2016年4月11日月曜日

分かりやすさ

とても読む気にはならないが、石原慎太郎氏が「天才」なる著書を発表した。田中角栄元首相の評伝らしいが、一人称で書いているとのこと。何を今更と感じるが、これをまたテレビや新聞まで取り上げて大騒ぎをしている。著者の宣伝上手に感心していたら今月発売の文藝春秋5月号のトップ記事になってしまった。著書の出版社は幻冬舎となっているので、文春も落ちぶれたものだと思って雑誌を買うのも嫌になってしまった。

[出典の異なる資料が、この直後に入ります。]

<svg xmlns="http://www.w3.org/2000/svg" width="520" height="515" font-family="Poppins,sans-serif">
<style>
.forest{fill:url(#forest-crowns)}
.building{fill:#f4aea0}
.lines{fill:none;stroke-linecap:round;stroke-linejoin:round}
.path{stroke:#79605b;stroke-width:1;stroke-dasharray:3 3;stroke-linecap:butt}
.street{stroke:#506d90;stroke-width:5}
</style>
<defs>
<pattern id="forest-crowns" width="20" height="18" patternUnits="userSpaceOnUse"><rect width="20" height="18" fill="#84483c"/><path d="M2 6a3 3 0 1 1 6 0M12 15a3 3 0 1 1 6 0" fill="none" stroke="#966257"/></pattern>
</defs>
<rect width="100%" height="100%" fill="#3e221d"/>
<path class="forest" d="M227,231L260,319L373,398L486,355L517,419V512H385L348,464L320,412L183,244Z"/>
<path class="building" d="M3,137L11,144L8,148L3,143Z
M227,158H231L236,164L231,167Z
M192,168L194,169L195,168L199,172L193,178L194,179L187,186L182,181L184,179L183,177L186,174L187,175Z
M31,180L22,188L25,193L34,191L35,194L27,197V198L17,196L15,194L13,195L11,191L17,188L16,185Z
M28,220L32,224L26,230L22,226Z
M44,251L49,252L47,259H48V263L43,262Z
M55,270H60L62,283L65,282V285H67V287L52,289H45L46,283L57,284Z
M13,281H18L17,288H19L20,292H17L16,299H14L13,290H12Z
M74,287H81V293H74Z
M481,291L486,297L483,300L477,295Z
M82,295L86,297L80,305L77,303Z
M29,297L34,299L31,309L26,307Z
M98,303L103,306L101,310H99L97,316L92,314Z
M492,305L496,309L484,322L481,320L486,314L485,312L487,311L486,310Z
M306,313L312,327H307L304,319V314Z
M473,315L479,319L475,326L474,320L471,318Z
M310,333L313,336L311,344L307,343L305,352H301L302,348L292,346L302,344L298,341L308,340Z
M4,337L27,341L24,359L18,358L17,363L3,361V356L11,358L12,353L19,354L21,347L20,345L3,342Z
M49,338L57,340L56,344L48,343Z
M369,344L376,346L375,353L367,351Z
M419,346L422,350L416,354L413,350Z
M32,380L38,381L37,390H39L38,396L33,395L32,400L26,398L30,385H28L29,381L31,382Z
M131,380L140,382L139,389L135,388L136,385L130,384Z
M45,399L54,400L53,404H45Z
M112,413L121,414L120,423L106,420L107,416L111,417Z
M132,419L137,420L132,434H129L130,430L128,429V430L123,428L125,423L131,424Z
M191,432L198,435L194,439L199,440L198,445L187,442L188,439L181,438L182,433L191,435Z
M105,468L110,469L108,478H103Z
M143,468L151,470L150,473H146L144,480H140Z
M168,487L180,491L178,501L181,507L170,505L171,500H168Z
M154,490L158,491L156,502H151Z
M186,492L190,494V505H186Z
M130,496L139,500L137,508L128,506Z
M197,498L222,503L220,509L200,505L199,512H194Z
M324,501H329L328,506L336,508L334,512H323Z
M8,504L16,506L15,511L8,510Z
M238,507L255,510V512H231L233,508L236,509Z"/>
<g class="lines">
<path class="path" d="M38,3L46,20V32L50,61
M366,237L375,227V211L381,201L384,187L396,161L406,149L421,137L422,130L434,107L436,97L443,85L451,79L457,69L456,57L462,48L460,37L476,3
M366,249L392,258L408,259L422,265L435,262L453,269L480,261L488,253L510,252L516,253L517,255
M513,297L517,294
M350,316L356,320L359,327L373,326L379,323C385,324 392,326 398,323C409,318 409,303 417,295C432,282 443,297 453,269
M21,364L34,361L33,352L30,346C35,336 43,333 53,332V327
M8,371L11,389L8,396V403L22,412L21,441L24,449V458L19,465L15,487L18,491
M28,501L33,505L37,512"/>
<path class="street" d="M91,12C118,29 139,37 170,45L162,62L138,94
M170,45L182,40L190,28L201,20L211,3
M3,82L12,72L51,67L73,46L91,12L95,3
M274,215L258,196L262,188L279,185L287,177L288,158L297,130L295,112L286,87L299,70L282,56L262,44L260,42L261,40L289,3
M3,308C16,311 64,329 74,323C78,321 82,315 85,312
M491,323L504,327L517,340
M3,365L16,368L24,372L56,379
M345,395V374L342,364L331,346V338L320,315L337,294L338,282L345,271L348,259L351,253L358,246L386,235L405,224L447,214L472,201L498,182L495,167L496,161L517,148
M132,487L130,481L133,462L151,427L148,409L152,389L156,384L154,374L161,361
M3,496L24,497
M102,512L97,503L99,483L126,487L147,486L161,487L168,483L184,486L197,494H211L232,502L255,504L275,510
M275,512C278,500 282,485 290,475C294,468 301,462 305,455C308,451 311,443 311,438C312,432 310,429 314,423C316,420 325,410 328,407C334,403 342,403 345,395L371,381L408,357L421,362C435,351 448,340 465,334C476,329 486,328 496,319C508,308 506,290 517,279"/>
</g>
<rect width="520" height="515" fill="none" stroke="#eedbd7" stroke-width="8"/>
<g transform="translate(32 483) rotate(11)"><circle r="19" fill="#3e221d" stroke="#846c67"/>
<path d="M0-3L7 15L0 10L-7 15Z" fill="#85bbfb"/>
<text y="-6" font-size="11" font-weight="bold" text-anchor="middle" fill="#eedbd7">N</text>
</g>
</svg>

広告で見る限り、タイトルが「いま日本に必要なのは田中角栄」で、石原氏が何か書いている風情である。著者にいかなる考えがあったのか知らぬが、彼が現役政治家時代に徹底的に批判していたくせに「よく言うよ」としか言いようがない。著者は昔芥川賞受賞者には違いないが、作家として後世に名を遺すような作品は何一つ無さそうだ。時代の空気を読みながら大衆受けする言説を用いて都知事にまで成り上がったのだから、今風マルチタレントの先駆者として面目躍如だ。

著者に比べれば、田中角栄氏は分かりやすい。善悪とか好き嫌いを別にすれば、彼が目指したものは理解できるような気がする。多分それは個人的には「立身出世」になるのだろうが「身を立て名を上げるには世のため人のためにならなくてはいけない」なることがしっかり脳裏に刷り込まれていたように思えてならない。晩年は病に倒れ不幸ではあったが、絶頂期には近代の二宮金次郎くらいの自負はあったに違いない。

彼なりに国益を考えていたこと、金権体質であろうと党内を取りまとめ、最終的には宿敵福田赳夫氏を登用することに見られる通り、国家経営に関する人材登用が無責任でなかったとも取れる。個人的には好きなタイプとも言える。考えてみれば田中氏以前の政治家、特に総理なったような人には昨今の総理みたいに無責任な人間は少なかったのだろう。更に付け加えれば自分の考えを口にするにも、分かりやすい日本語を使っていたのではないだろうか。

疑問形で書くのは昔のことをよく知らないからである。印象深いのが池田勇人総理の「貧乏人は麦を食え」だ。いま「貧乏人」なんて言っただけで論議を呼びそうだが政治には分かりやすさが大切だ。彼はどんな政策か知らぬが、「所得倍増計画」も打ち出している。GDP600兆円とか期待出生率1.8なんて理解できる国民が如何程いるのかね。庶民には理解が難しいようなこと言えば偉そうに見えると錯覚しているのだろうが、自分自身が理解できていないことを証明していると同じである。

ブログも同じで、自分の考えを分かりやすく表現すべきだろう。言うは易く行うは難しである。